METHODS: Data were extracted from nine studies conducted in our research laboratory. Information obtained during a telephone interview and a standardized gynaecological examination was compiled for 106 participants with vulvar pain and 106 pain-free control participants, matched for age, hormonal contraceptive use, and parity.

RESULTS: Cohen's kappa (0.78) indicated substantial agreement (87.3%) between the telephone interview group categorization and diagnosis after the gynaecological examination. A discriminant function analysis yielded one significant function: Friedrich's first two criteria correctly classified 84.2% of cases, accounting for 76.0% of group membership variance. Of note, those in the other genital pain group were most likely to have received an incorrect diagnosis following the telephone interview (P < 0.001). Paired-samples t tests showed that those with pain reported lower pain intensity during the gynaecological examination than during intercourse (P < 0.001) and that intercourse pain was not necessarily related to pain during the examination. However, many participants (72.8%) indicated that the pain elicited during the cotton swab test was similar to the pain they felt with intercourse.

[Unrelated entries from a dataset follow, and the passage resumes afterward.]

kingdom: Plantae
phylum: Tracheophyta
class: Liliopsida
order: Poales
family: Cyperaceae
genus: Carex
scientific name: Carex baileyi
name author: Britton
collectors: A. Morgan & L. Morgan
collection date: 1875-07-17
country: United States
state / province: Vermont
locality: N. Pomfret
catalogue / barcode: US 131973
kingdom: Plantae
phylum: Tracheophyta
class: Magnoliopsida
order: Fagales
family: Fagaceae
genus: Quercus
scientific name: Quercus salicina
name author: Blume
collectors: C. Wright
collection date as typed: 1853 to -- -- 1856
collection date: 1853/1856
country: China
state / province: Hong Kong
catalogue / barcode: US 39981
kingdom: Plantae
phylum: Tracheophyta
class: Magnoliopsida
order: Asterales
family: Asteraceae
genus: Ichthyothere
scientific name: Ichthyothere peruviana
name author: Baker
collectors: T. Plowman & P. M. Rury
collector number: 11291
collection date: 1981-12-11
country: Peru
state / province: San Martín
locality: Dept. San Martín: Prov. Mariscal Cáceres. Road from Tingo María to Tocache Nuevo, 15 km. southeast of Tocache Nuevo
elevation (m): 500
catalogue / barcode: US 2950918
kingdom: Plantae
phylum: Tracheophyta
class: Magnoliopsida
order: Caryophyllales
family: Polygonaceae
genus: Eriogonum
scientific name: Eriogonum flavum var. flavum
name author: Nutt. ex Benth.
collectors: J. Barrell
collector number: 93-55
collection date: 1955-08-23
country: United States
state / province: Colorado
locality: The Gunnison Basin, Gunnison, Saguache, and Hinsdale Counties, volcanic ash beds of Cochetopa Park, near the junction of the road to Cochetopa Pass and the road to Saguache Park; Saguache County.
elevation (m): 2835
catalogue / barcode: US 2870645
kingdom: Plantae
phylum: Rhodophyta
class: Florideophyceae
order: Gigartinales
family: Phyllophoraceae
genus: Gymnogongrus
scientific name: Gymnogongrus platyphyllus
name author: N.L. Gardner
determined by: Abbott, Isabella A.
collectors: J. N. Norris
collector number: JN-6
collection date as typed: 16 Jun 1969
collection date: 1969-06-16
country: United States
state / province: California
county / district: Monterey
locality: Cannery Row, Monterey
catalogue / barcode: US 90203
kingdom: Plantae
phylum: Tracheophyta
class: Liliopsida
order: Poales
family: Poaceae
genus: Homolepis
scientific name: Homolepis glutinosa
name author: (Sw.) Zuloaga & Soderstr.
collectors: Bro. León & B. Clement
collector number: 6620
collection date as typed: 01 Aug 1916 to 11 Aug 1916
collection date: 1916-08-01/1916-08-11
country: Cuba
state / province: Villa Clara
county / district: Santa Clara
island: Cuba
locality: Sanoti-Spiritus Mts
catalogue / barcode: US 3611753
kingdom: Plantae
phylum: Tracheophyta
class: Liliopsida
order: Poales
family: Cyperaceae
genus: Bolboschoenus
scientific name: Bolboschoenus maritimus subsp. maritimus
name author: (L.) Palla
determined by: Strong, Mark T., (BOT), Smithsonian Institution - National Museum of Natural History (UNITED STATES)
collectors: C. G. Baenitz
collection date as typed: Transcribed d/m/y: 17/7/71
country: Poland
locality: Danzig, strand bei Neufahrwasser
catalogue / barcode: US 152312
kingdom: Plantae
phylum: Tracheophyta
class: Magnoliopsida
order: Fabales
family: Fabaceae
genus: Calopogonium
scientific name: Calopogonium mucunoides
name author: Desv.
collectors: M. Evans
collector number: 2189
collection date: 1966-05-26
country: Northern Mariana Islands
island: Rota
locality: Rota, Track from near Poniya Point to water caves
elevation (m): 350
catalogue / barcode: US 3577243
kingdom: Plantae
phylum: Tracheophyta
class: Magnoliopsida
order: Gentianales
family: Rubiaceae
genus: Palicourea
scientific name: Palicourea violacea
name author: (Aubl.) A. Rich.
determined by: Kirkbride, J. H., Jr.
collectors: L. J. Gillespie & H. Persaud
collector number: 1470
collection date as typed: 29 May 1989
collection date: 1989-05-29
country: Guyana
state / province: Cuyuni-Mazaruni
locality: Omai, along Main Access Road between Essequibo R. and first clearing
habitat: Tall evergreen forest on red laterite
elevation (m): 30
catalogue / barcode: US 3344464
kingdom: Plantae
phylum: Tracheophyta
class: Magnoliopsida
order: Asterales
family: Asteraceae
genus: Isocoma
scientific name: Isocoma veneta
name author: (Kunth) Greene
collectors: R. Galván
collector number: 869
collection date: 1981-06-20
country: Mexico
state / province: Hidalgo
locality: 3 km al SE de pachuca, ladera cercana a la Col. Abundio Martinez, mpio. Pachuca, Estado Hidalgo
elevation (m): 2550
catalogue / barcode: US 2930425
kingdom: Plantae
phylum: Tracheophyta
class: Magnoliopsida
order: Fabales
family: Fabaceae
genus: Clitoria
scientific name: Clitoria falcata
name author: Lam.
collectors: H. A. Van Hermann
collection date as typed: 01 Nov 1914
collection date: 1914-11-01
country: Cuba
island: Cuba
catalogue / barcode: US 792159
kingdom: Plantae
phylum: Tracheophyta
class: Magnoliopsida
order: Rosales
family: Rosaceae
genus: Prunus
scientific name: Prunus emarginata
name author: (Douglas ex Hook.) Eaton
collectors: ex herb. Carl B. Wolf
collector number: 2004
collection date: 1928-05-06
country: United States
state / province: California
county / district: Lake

CONCLUSION: These results support the use of a targeted clinical interview and the evaluation of vestibular pain during sexual activity and the gynaecological examination for diagnosing PVD. Caution should be exercised when a patient presents with genital pain symptoms other than those typically observed in PVD. Furthermore, the cotton swab test may underestimate the degree of pain regularly experienced.